Careful: smoking weed at home could see your job go up in smoke

Three dismissed after cannabis traces found in their urine at work

02 June 2019 - 00:00 By NIVASHNI NAIR
A CCMA ruling released last month has been widely criticised for upholding the dismissal of three employees who had traces of cannabis in their urine.
A CCMA ruling released last month has been widely criticised for upholding the dismissal of three employees who had traces of cannabis in their urine.
Image: Jackie Clausen

If you enjoy lighting up the green stuff after work on Friday, be on high alert. Come Monday, your job could go up in smoke.

Last year's Constitutional Court ruling legalising the personal use of dagga has encouraged more employers to test for use in the workplace and employees are now being disciplined and even fired because their recreational use outside the workplace is showing up in urine tests at work.

Traces of cannabis can be detected in the body weeks after it has been smoked.

But University of KwaZulu-Natal (UKZN) occupational medicine registrar Dr Calvin Yagan said though employers may prohibit cannabis use at work, it would be difficult to police the legal use of a drug that may or may not have an effect in the workplace.

"An employee who has smoked marijuana in the morning before coming to work may be able to function optimally at work even though technically they may be under the influence," he said.

"An employee who legally used cannabis on a Friday evening is likely to show traces of the drug if tested at work on a Monday, even though no longer under the influence and unlikely to be impaired."

A Commission for Conciliation, Mediation and Arbitration (CCMA) ruling released last month has been widely criticised for upholding the dismissal of three employees who had traces of cannabis in their urine.

The men, who worked at NCT Durban Wood Chips, admitted to smoking weed on their day off but the CCMA based its findings on the employer's zero-tolerance drug policy and agreed that they had dangerous jobs, therefore they could not be intoxicated at work. One of the men was a weighbridge clerk who received trucks on site. Another sharpened metre-long knives and the third was a log deck assistant.

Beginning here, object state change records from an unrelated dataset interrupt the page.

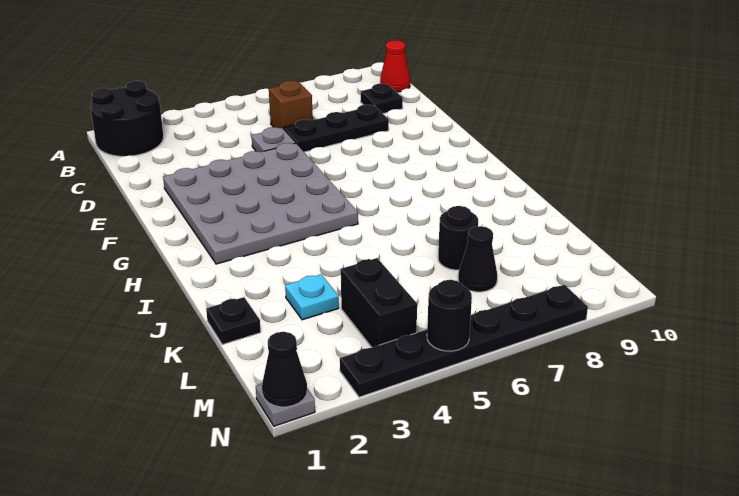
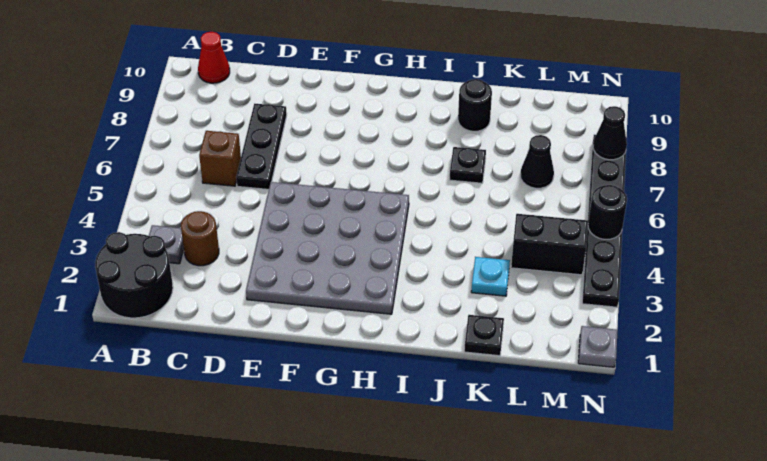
none -> brown 1x1 round brick [181,211,219,266]
black 1x1 plate [361,84,403,114] -> black 1x1 plate moved to [450,147,486,183]
grey 1x1 plate [252,127,295,152] -> grey 1x1 plate moved to [149,225,184,264]
black 1x1 round brick [438,206,478,270] -> black 1x1 round brick moved to [458,79,492,131]
black 1x1 cone [262,332,307,407] -> black 1x1 cone moved to [593,106,627,160]

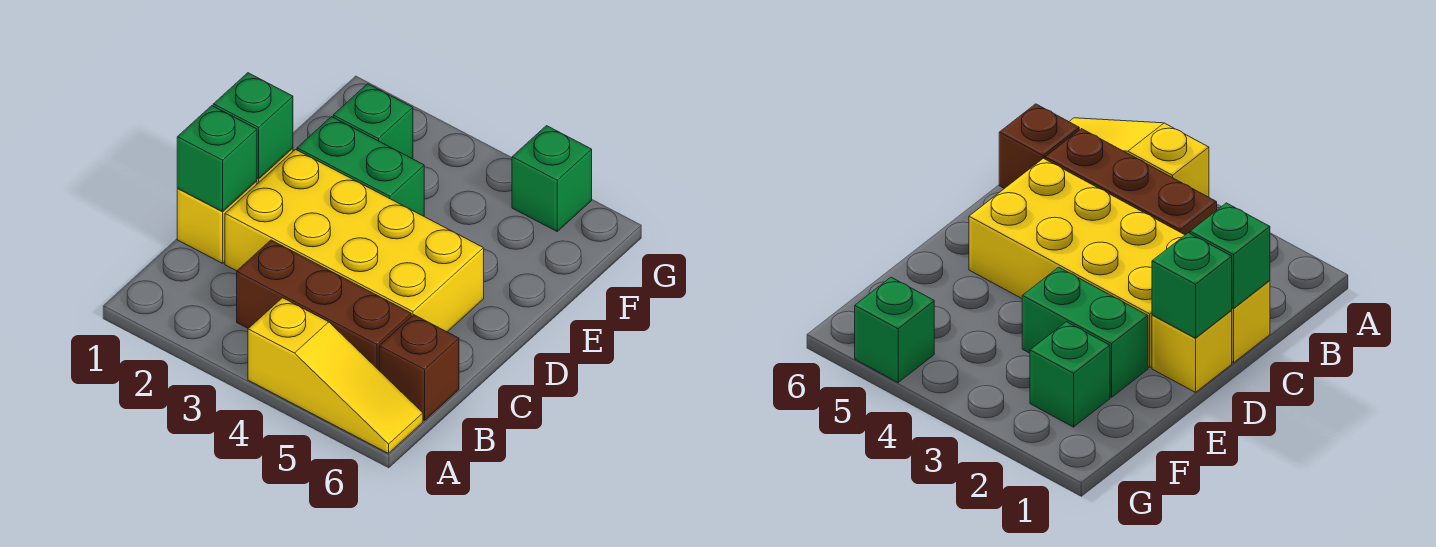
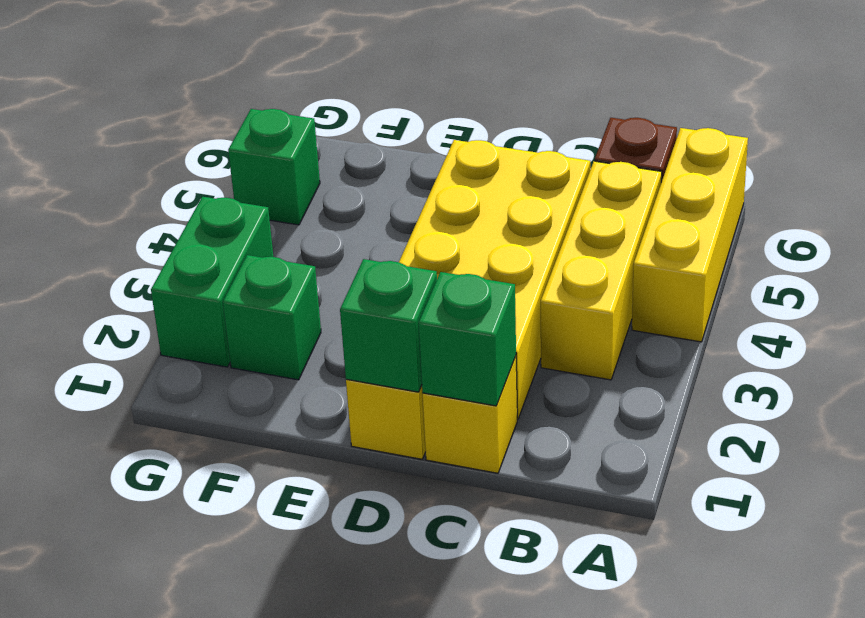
yellow 1x3 slope [248,298,423,453] -> yellow 1x3 brick [632,128,748,342]
brown 1x3 brick [237,240,411,370] -> yellow 1x3 brick [541,161,662,380]
green 1x2 brick [297,117,424,216] -> green 1x2 brick moved to [151,197,273,367]

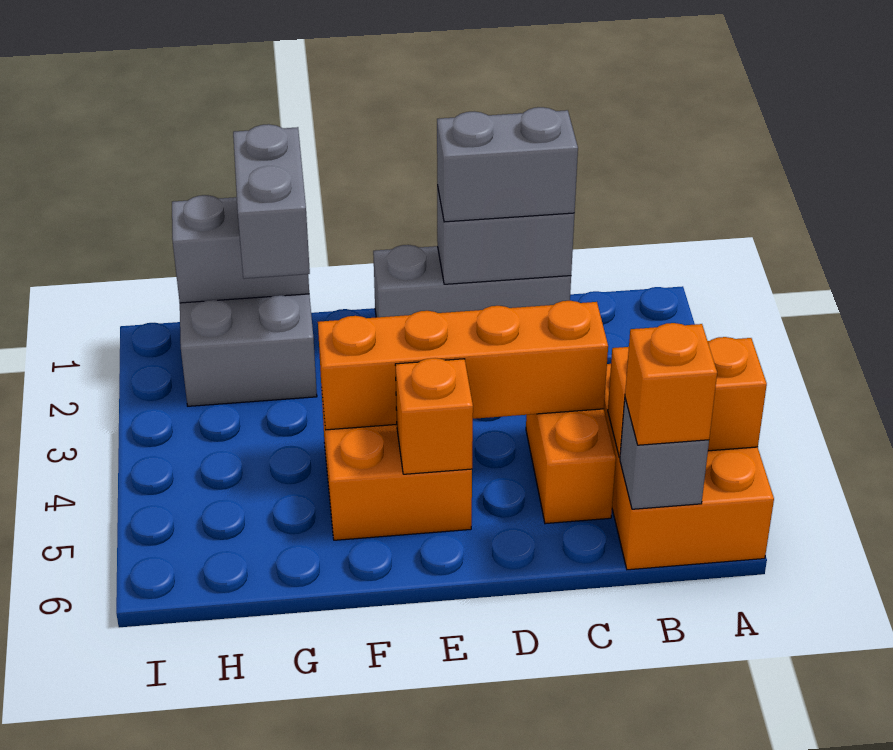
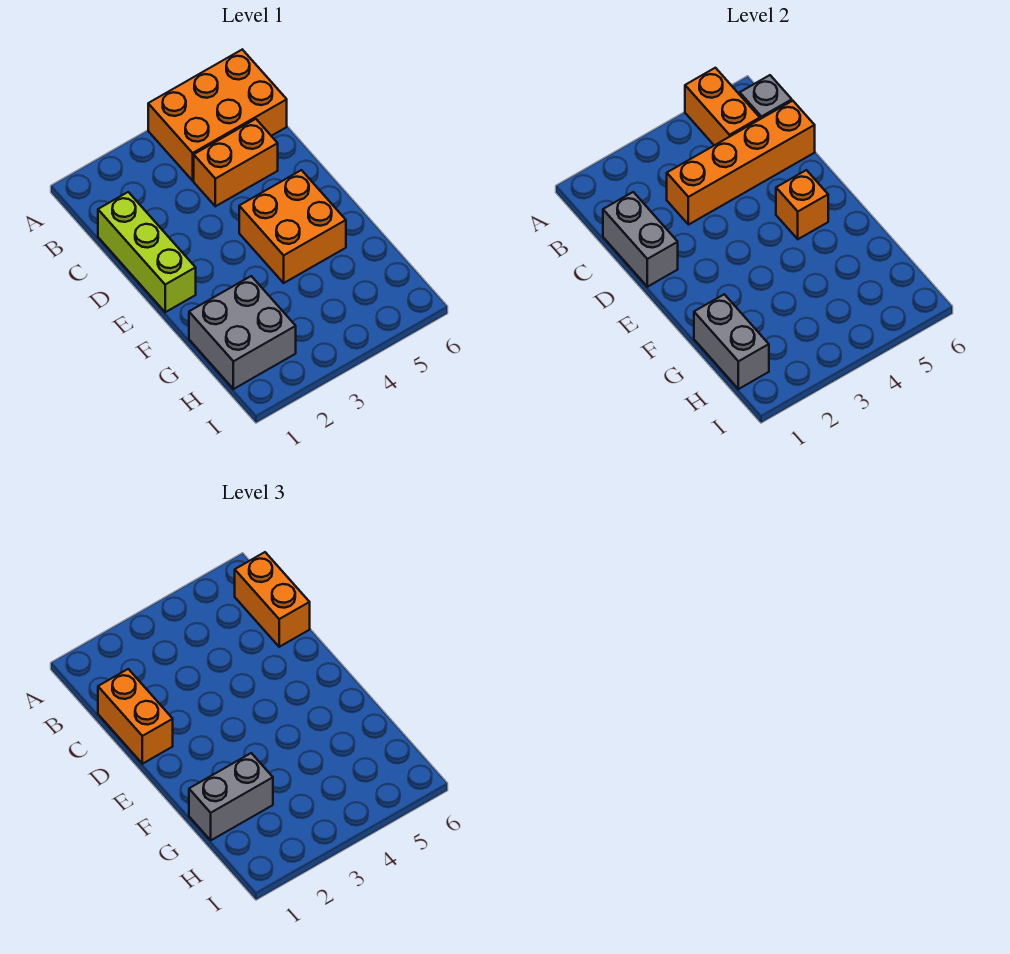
orange 1x1 brick [625,323,717,445] -> orange 1x2 brick [235,552,310,647]
grey 1x3 brick [373,245,571,317] -> lime 1x3 brick [98,192,196,312]
grey 1x2 brick [437,107,578,222] -> orange 1x2 brick [98,669,173,764]
orange 1x4 brick [318,301,608,430] -> orange 1x4 brick turned to [667,101,815,225]

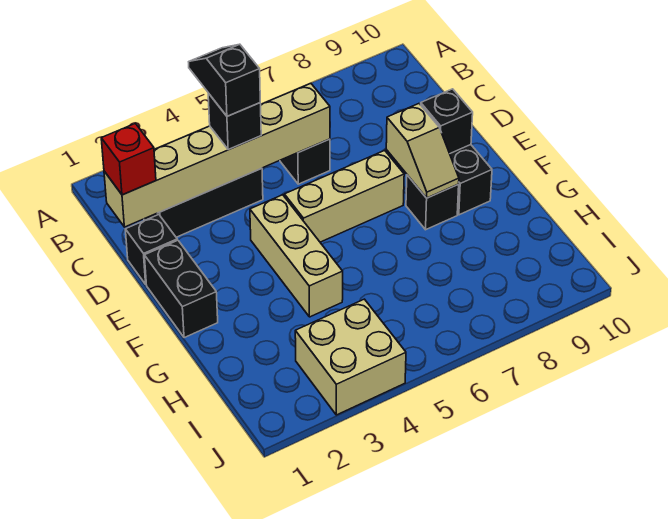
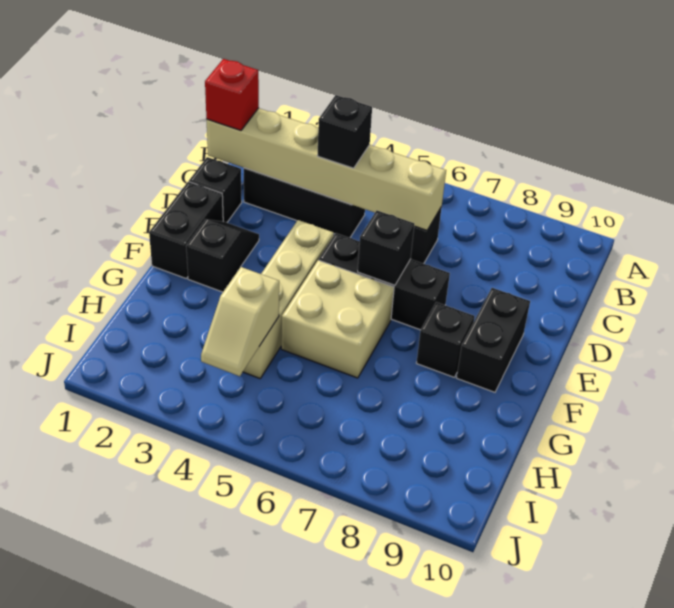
black 1x2 slope [189,44,260,116] -> black 1x2 slope moved to [186,219,259,292]
tan 1x3 brick [250,195,343,317] -> tan 1x4 brick [243,220,334,378]
tan 1x3 brick [284,150,404,242] -> black 1x3 brick [319,233,450,330]
tan 1x2 slope [386,104,459,198] -> tan 1x2 slope moved to [201,267,279,376]
black 1x1 brick [421,89,473,153] -> black 1x1 brick moved to [358,211,414,285]
tan 2x2 brick [295,299,406,415] -> tan 2x2 brick moved to [281,260,394,378]

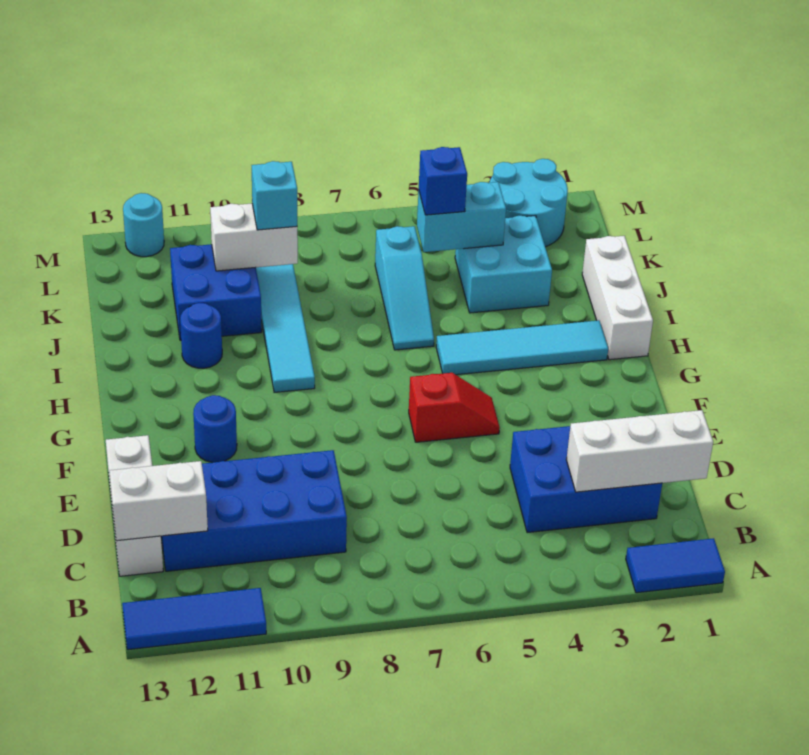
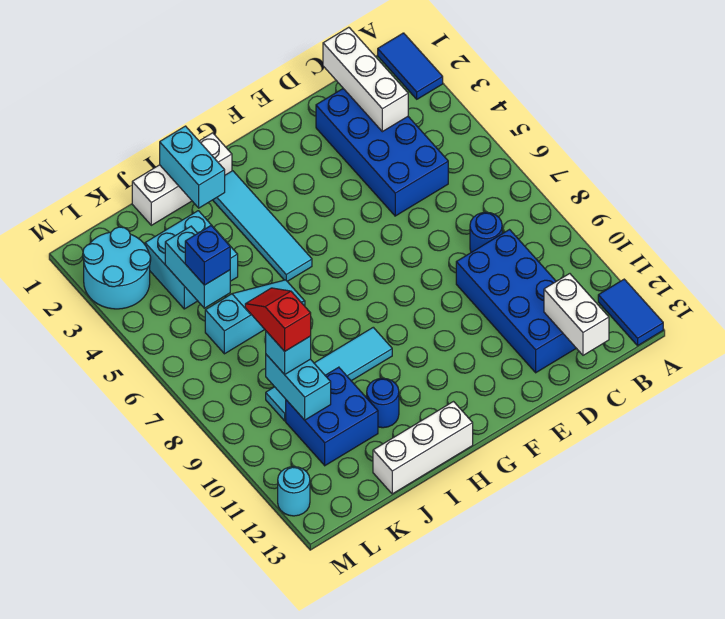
blue 1x3 tile [122,588,266,650] -> blue 1x2 tile [598,279,663,346]
blue 2x3 brick [510,426,662,533] -> blue 2x4 brick [316,89,448,216]
white 1x3 brick [106,435,163,576] -> white 1x3 brick moved to [373,402,473,494]
red 1x2 slope [409,373,500,442] -> red 1x2 slope moved to [245,288,311,351]
blue 1x1 round brick [193,395,237,462] -> blue 1x1 round brick moved to [470,212,502,252]
none -> cyan 1x2 brick [160,126,225,208]
white 1x2 brick [210,204,298,271] -> cyan 1x2 brick [266,355,331,420]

"Unlike alcohol, the effects of cannabis on an employee's ability to perform his or her duties are [not] well known. I think the arbitrator may have come to the incorrect conclusion about whether the employees were actually under the influence of cannabis at work as there was no evidence of this in their behaviour, said labour law expert Jose Jorge.

"The award, however, does correctly confirm that even though the private use of cannabis has been decriminalised, employers can still discipline and dismiss employees who report for duty under the influence of cannabis where they may pose a risk to themselves and others."

He said any policy dealing with cannabis use should take into account that cannabis may be detected in the body long after it has any intoxicating effect on the employee.

Rhys Evans of AlcoSafe, which supplies test kits and helps compile anti-drug polices in the workplace, said there was an increase in confusion around policies.

"More employers are asking for assistance with this because there isn't really anything stipulated in the judgment on dagga use and the effect it would have on a person after they have used it in their private space."

Anivesh Singh, whose firm, Micromega Publications, provides occupational health and safety materials to companies, said his company had partnered with UKZN to convene a conference in Durban in August.